The press never noticed that he didn't really explain who "they" were. His wild accusations were enough to ensure him a spate of stories about the Maverick Genius that the Communists Tried to Crush. No one mentioned that the Nicaraguan government had lent Lavallette ninety million dollars and stood to lose its entire investment.

And now it was time to meet the press again.

In his penthouse atop the luxurious Detroit Plaza Hotel, Lyle Lavallette, president of the newly formed Dynacar Industries, primped before a full-length dress mirror.

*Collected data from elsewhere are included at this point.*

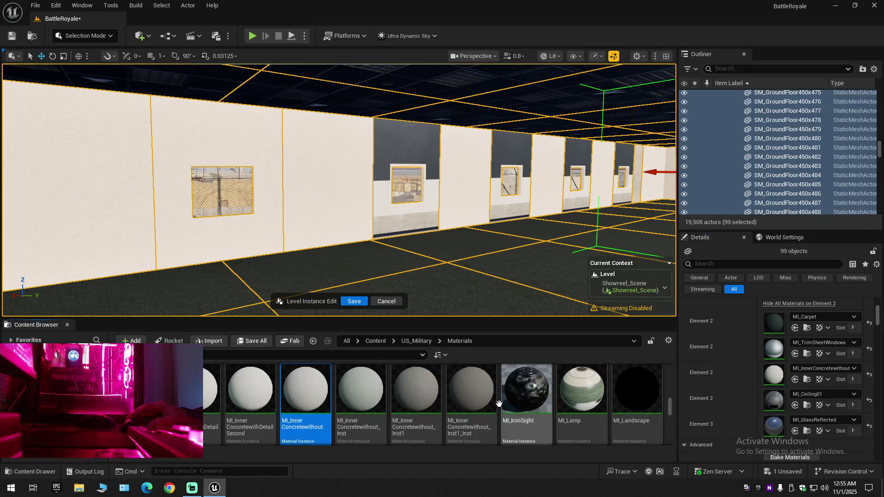
{"action": "left_click_drag", "start_coordinate": [306, 391], "coordinate": [401, 140]}
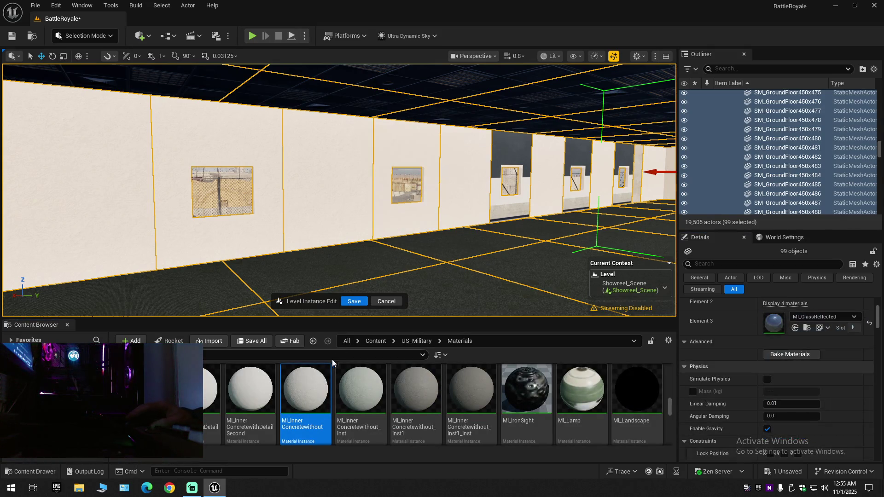
{"action": "left_click_drag", "start_coordinate": [306, 391], "coordinate": [507, 145]}
- Apply MI_InnerConcretewithout to the remaining dark panel and two blue wall panels
{"action": "mouse_move", "coordinate": [306, 389]}
{"action": "left_mouse_down"}
{"action": "mouse_move", "coordinate": [576, 153]}
{"action": "mouse_move", "coordinate": [454, 315]}
{"action": "mouse_move", "coordinate": [638, 177]}
{"action": "mouse_move", "coordinate": [621, 174]}
{"action": "left_mouse_up"}
{"action": "mouse_move", "coordinate": [616, 220]}
{"action": "left_mouse_down"}
{"action": "mouse_move", "coordinate": [616, 189]}
{"action": "mouse_move", "coordinate": [616, 219]}
{"action": "left_mouse_up"}
{"action": "mouse_move", "coordinate": [306, 389]}
{"action": "left_mouse_down"}
{"action": "mouse_move", "coordinate": [316, 156]}
{"action": "mouse_move", "coordinate": [385, 317]}
{"action": "mouse_move", "coordinate": [481, 147]}
{"action": "mouse_move", "coordinate": [350, 157]}
{"action": "mouse_move", "coordinate": [318, 146]}
{"action": "left_mouse_up"}
{"action": "left_click_drag", "start_coordinate": [314, 381], "coordinate": [295, 166]}
{"action": "left_click_drag", "start_coordinate": [307, 370], "coordinate": [388, 160]}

He was admiring the crease in his two-hundred-dollar trousers. It was just the way he liked it, straight-razor sharp. His Italian-made jacket showed off his wasp-thin waist and his broad shoulders. After a moment's reflection, he decided his shoulders did not look quite broad enough and made a mental note to order more padding with his next suit. The white silk handkerchief in his breast pocket formed two peaks, one slightly higher than the other. Just right. It matched his tie and his tie matched his white hair. For years, he had told the press that his hair had turned white when he was fifteen years old. The fact was that as a teenager he was called "Red" and he now had his hair stripped and bleached every week by a hairstylist, that being the only way he could guarantee that he would not appear as a headline in the Enquirer: -MAVERICK CAR GENIUS SECRETLY A REDHEAD."